Versteckte Orte, ,„Secret Places“, lässt das Geschwisterpaar Marie-Luise und Christoph Dingler entdecken. Das Violinduo „The Twiolins“ selbst ist eine wundervolle...
BECHTOLSHEIM. Versteckte Orte, ,„Secret Places“, lässt das Geschwisterpaar Marie-Luise und Christoph Dingler entdecken. Das Violinduo „The Twiolins“ selbst ist eine wundervolle Entdeckung für die Gäste des Kulturguts in Bechtolsheim.
„Es hat zwei Jahre gedauert, bis wir einen Termin zustande bekommen haben“, verrät „Kulturgutsherr“ Roland Kalus. Es ist eine ganz andere Art Musik, als man hier sonst zu hören bekommt. Und eine exquisite Erweiterung der Programmvielfalt allemal. Mit sirrenden Saiten beginnt das Spiel des Geschwisterpaars und zieht die Zuhörer sofort in den Bann.
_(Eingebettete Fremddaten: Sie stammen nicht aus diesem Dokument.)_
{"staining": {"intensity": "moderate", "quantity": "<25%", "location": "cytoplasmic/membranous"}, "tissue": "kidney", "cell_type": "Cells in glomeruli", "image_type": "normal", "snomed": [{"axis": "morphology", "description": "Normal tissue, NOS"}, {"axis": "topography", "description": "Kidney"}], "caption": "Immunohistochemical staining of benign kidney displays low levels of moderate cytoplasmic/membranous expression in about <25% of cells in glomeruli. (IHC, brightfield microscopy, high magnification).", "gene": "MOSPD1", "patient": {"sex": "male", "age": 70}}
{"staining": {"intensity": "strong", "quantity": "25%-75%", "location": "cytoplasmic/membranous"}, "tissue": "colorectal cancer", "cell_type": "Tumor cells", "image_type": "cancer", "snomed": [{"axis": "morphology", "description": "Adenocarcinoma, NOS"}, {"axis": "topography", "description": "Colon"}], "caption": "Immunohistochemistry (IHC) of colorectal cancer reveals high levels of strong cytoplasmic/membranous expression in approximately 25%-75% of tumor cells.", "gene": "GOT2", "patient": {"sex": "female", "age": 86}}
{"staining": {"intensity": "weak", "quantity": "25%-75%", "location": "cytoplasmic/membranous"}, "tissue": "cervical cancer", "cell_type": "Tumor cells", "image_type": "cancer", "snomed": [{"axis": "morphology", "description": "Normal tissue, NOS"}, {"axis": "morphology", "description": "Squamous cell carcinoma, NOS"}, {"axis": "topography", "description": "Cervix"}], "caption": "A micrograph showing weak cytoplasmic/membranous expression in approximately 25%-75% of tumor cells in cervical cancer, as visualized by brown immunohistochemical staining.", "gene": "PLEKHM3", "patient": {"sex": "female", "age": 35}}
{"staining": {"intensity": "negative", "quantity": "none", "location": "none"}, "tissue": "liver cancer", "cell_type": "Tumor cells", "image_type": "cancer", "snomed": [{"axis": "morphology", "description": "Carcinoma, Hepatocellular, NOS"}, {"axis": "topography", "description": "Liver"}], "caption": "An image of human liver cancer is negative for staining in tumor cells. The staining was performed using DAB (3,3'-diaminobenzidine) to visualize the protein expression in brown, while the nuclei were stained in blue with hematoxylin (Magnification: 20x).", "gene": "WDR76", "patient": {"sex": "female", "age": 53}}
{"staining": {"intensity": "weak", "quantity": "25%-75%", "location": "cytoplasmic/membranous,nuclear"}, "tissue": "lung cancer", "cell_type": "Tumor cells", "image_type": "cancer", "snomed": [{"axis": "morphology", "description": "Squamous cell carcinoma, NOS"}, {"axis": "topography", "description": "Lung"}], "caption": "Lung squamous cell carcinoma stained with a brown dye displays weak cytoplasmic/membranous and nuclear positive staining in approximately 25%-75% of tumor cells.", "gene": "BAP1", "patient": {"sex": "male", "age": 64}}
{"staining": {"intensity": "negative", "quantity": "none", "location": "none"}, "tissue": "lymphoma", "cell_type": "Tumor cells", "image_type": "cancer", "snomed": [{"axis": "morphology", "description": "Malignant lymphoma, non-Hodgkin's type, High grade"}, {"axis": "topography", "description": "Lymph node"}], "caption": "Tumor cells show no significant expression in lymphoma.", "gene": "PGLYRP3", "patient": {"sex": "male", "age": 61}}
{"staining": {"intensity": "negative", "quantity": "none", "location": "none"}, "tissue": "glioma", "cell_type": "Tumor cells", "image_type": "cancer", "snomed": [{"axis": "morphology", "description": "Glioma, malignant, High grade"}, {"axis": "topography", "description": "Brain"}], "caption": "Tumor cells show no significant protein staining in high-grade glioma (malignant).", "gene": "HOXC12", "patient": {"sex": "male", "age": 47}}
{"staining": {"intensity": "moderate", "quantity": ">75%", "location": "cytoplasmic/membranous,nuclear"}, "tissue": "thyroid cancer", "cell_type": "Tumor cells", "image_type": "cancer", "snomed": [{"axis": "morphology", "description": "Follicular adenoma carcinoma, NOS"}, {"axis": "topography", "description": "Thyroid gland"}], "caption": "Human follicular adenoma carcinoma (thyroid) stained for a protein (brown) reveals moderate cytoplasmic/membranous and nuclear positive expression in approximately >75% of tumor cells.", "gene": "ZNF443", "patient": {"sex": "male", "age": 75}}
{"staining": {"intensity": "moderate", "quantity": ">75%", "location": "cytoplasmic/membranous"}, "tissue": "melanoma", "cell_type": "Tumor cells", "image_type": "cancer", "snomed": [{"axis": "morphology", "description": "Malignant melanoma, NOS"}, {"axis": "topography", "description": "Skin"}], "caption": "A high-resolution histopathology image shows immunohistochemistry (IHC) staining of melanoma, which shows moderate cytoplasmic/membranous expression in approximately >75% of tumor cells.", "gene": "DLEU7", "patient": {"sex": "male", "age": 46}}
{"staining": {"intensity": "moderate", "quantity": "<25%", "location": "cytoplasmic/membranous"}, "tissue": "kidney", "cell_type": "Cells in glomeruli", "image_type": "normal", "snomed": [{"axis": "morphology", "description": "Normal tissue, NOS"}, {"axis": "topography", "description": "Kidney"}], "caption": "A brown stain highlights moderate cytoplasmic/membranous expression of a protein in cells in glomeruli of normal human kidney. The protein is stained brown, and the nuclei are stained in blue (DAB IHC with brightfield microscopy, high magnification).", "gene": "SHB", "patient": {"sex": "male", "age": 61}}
Verwandlungen werden in Noten gesetzt
Marie-Luise in schwarz-goldener Robe, Christoph klassisch im dunklen Anzug, spielen sie einander zugewandt, aufeinander eingehend. Vom ersten Stück an, „Metamorphosis“ von Alexander Gonobolin, 1953 in der Ukraine geboren, erhalten die beiden begeisterten Applaus. Verwandlungen werden da in Noten gesetzt und von den zwei Violinen in Klänge verwandelt. Der Name des Abends und ihrer neuen, der dritten CD, ist Programm. Sie haben ausschließlich Stücke zeitgenössischer Komponisten ausgewählt, die aus dem „Crossover Composition Avard“ hervorgegangen sind. Ein hoch dotierter Wettbewerb, den Marie-Luise und Christoph Dingler 2009 selbst ins Leben gerufen haben, und der seither alle drei Jahre internationale Komponisten kammermusikalisch auf den Plan ruft. Nicht ganz uneigennützig vom Virtuosenpaar, profitieren sie doch von der phantastischen Fülle des Kompositionsmaterials, das ihrer unvergleichlichen Interpretation entgegenkommt. Wenn, wie hier, die Spitze technischer Finesse, künstlerische Ausdruckskraft und höchste Virtuosität auf spannende, neue Komposition trifft, vermittelt dies selbst dem ungeschulten Ohr ungeahnte Erlebnisse. „Macht süchtig“, könnte man sagen.
„Wer sich auf diese Musik einlässt, erfährt den Charakter der Menschen“, sagt Christoph Dingler. Von „Carpatian“ von Dawid Lubowicz über „Maha Nada“ von Sebastian Sylla, dem Berliner Songpoeten und Komponisten, in seinen fließenden Klangfolgen an indische Ragas erinnernd, zu „Trance“, zusammengefügt aus zwei Kompositionen („Trance No. 1“ von Benjamin Heim, USA, und „Atem – Licht“ von Johannes Meyerhöfer, Deutschland). Die Augen zu schließen, fordert dazu Marie-Luise auf. Klänge flirrender Helligkeit werden zu wellenförmigem Fließen…
Ganz anders „Rock vers. Ballerina“ von Jens Hubert, (Deutschland). Den aggressiven Elementen des Rock stehen die feenhaften Klänge der Tänzerin gegenüber. Nicht minder verzaubernd gestaltet sich der zweite Teil des Konzerts. Die Übereinstimmung der Geschwister ist hinreißend, fast könnte man denken, es spielten nicht zwei Menschen, sondern ein einzelner Virtuose habe sich verdoppelt, um das Erleben des Zuhörers zu vervielfachen.
„Keiner ist besser, jeder ist nur anders“
„Die zwei sind nur 13 Monate auseinander“, verrät Gertrude Dingler, die Mutter der beiden, selbst Kirchenmusikerin und Chorleiterin in Gau-Odernheim. „Keiner ist besser, jeder ist nur anders“, pflegte sie Geschwisterstreit zu schlichten. Dass sich Marie und Christoph je gestritten haben sollen, scheint bei solch musikalischer Harmonie schier unmöglich. So bestätigt Marie-Luise auch: „Wenn es um die Arbeit geht, sind wir so harmonisch, wie es auf der Bühne den Anschein hat. Und privat sind wir sehr gute Freunde.“ Wichtig ist außerdem: „Wir haben den gleichen Humor.“ Auch daran lassen sie ihr Publikum teilhaben.